The findings of this systematic review were restricted to Arabic QA studies published between 2013 and 2022. Therefore, the analysis and interpretation of this review could be impacted if studies conducted prior to or after the considered era are included. The outcomes of this systematic review are dependent on the search terms, strings, and criteria of inclusion and exclusion that were selected during the search process. For example, existing studies based on non-factoid questions, such as Arabic community and chatbot systems, were excluded. Furthermore, only publications in the English language were considered, while studies published in other languages were excluded.

Conclusions

This study offers a comprehensive analysis of existing literature on Arabic QA published between 2013 and 2022. Forty primary studies are selected using the Google Scholar search engine. A variety of Arabic QA activities is also discussed. To investigate various factors that impact the effectiveness and applicability of the techniques proposed in the selected studies, a thorough analysis is conducted.

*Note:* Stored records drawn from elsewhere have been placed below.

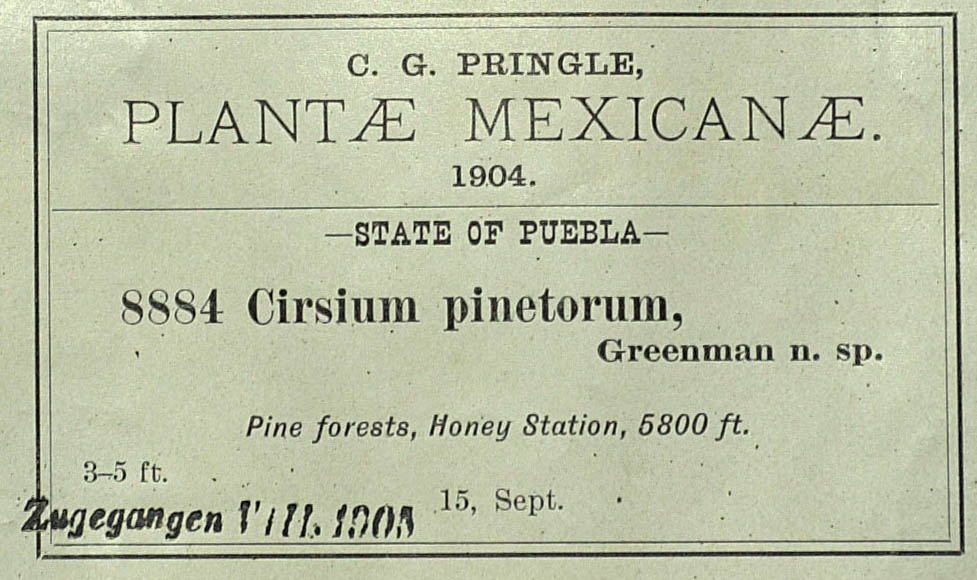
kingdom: Plantae
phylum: Tracheophyta
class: Magnoliopsida
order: Asterales
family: Asteraceae
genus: Cirsium
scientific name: Cirsium pinetorum
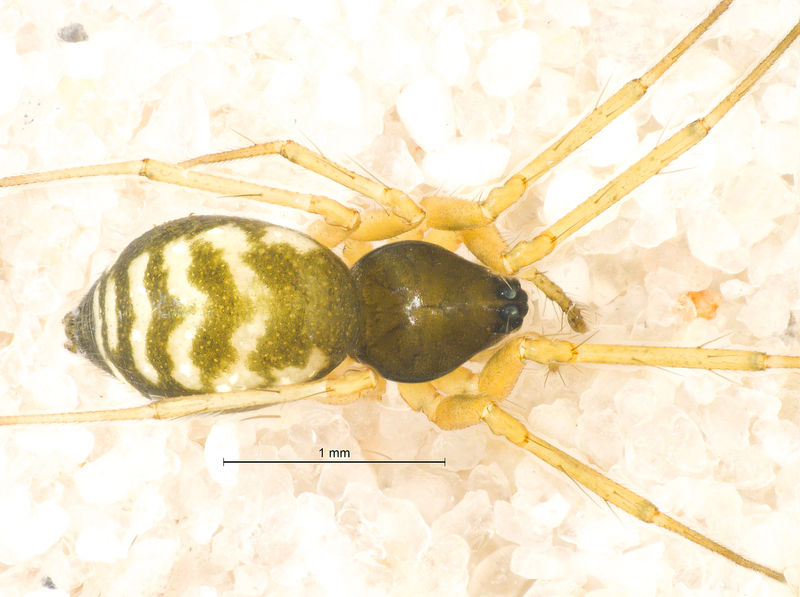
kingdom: Animalia
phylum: Arthropoda
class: Arachnida
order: Araneae
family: Linyphiidae
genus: Tenuiphantes
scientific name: Tenuiphantes flavipes
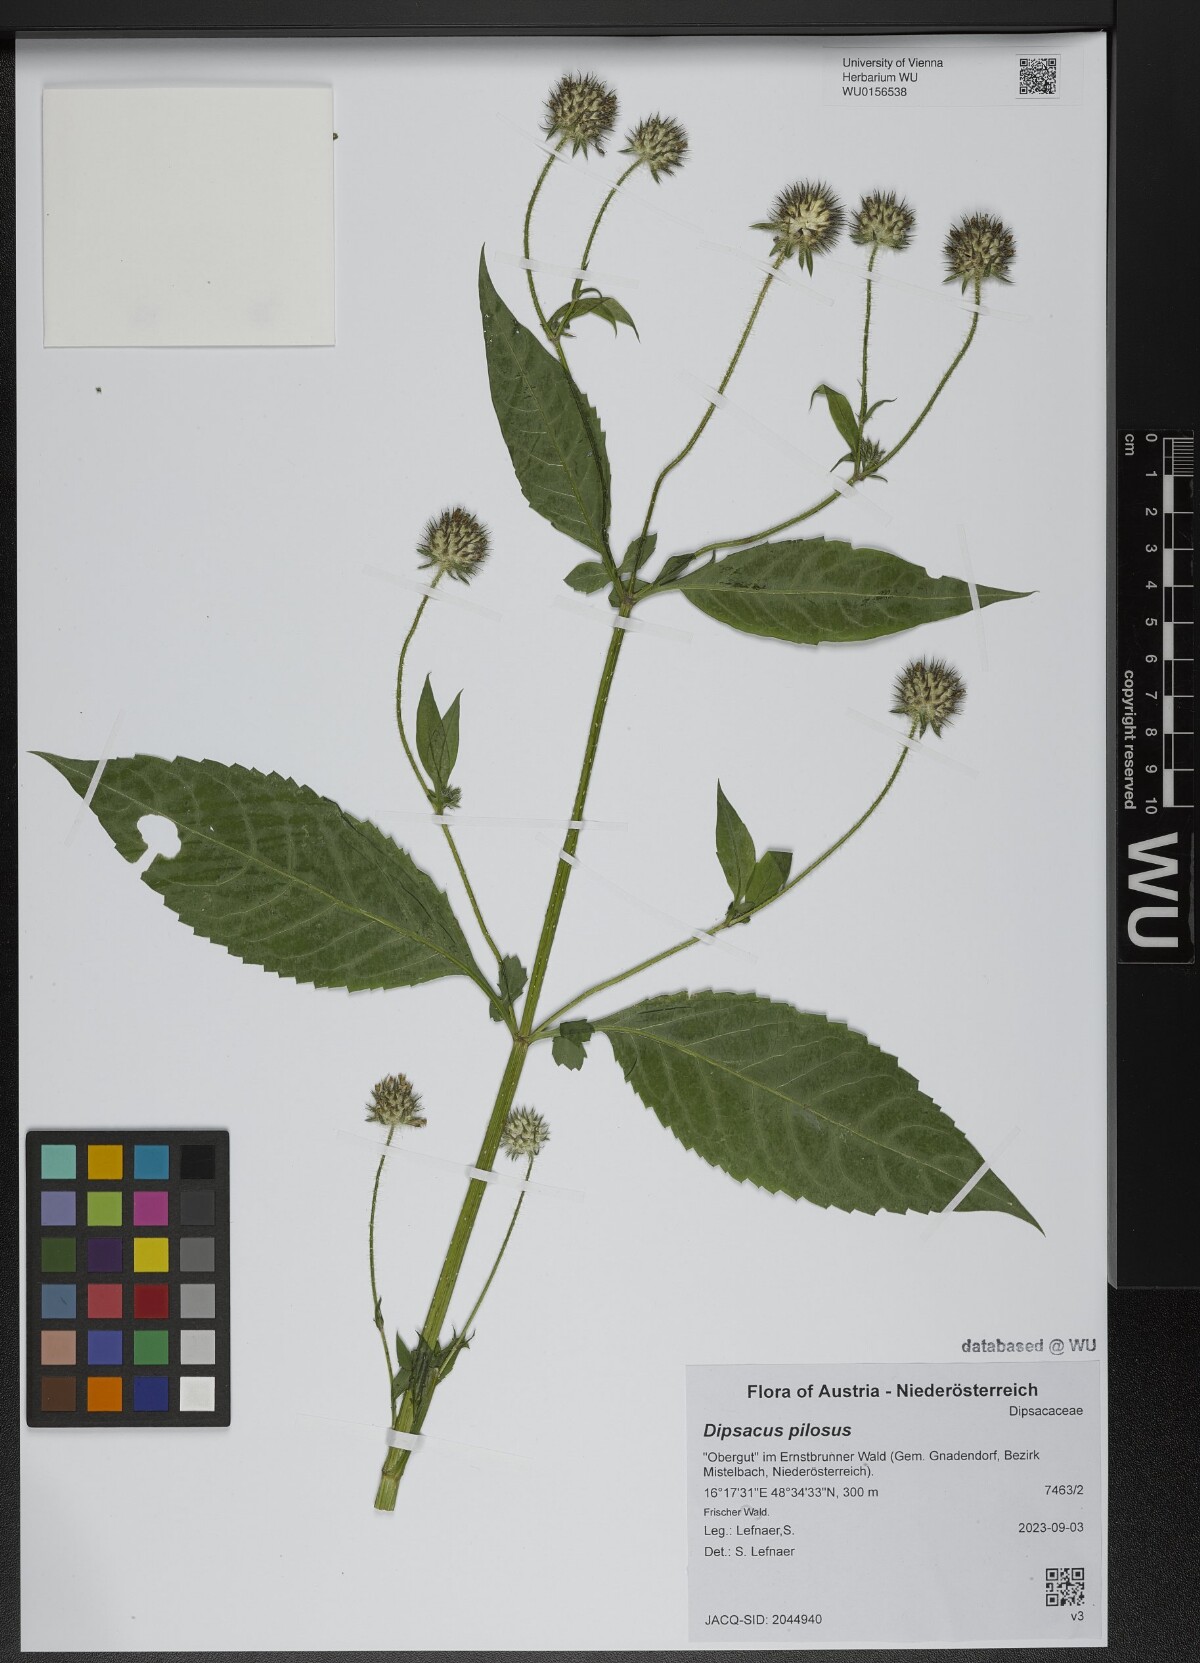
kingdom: Plantae
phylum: Tracheophyta
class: Magnoliopsida
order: Dipsacales
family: Caprifoliaceae
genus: Dipsacus
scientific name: Dipsacus pilosus
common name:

The factors encompass datasets, domains, procedures, approaches, models, and evaluation measures. Furthermore, several difficulties and limitations of the listed studies are explored. Based on these constraints, new research directions are proposed. The discipline of Arabic QA is still in its infancy, especially when based on DL, and researchers have to face a variety of problems before gaining progress in the state-of-the-art. This systematic literature review is expected to provide extensive information on existing methodologies, techniques, datasets, and recent trends in Arabic QA, with the intention of inspiring further research in this field.